What no one ever mentions, though, are....the smells. Perfume, cigarettes, urine, Axe Body Spray, cigarettes...um, what is that? Chinese food? Oh, and the cigarettes. Each hotel and casino has its own scent, depending on its age and clientele. Binions, downtown, smelled of menthols and Ben Gay. Traces of suntan lotion, Axe Body Spray and Pall Malls wafted through the Excalibur while the Imperial Palace reeked of Virginia Slims and despair.
This brings me to the Monte Carlo. The Monte Carlo is a middle-range hotel, by Strip standards. While not as dismal as that time I stayed at The IP (Room 13, natch), it's not as high-end as Aria or the Bellagio or wherever George Clooney goes to get his penis washed. However, Monte Carlo's location is nice. It's centrally located (relatively speaking) and the free tram to Aria and the Bellagio is a big help for weary footsies.

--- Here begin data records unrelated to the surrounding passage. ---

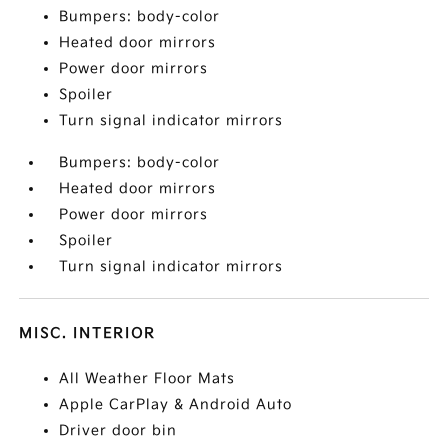
Bumpers: body-color
Heated door mirrors
Power door mirrors
Spoiler
Turn signal indicator mirrors
Bumpers: body-color
Heated door mirrors
Power door mirrors
Spoiler
Turn signal indicator mirrors
MISC. INTERIOR
All Weather Floor Mats
Apple CarPlay & Android Auto
Driver door bin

And the smell? It was somewhere between Windex and Marlboro Reds. Actually, no. It leaned more towards the Marlboro Reds, especially in my room. Yeah, we requested a non-smoking room, but it still smelled like 1967 in there. We should've immediately requested another room, but after quickly dropping off our bags and then going full tilt that first day, it wasn't until the Day One Vegas buzz wore off that we noticed that we had just bunked up Joe Camel's asshole. The smoke permeated everything, from the sheets to the towels.
We lived with it. The wife scored a candle from a friend and that helped.
Other than that, the room was ok. It was nothing special, but nothing horrible either. The wave pool was empty, which disappointed us a bit. The "lazy river" looked uninspired from our perch waiting for the Bellagio tram, though admittedly, we didn't look closer than that. The check-in clerk was adorably perky and helpful. The price wasn't bad either. Oh and I'd be remiss if I didn't mention the showerhead. That thing was like being pressure washed every morning which, for most people vacationing in Las Vegas, is probably necessary. It sounds like I'm complaining about the showerhead, but I'm not. The showerhead was easily one of my top three favorite things about Las Vegas and that includes my outrageously expensive meal at Jose Andres' e'. In all, I would've given the Monte Carlo 4 stars were it but for the smoke.
Damn you, you smokers. This is why we can't have nice things.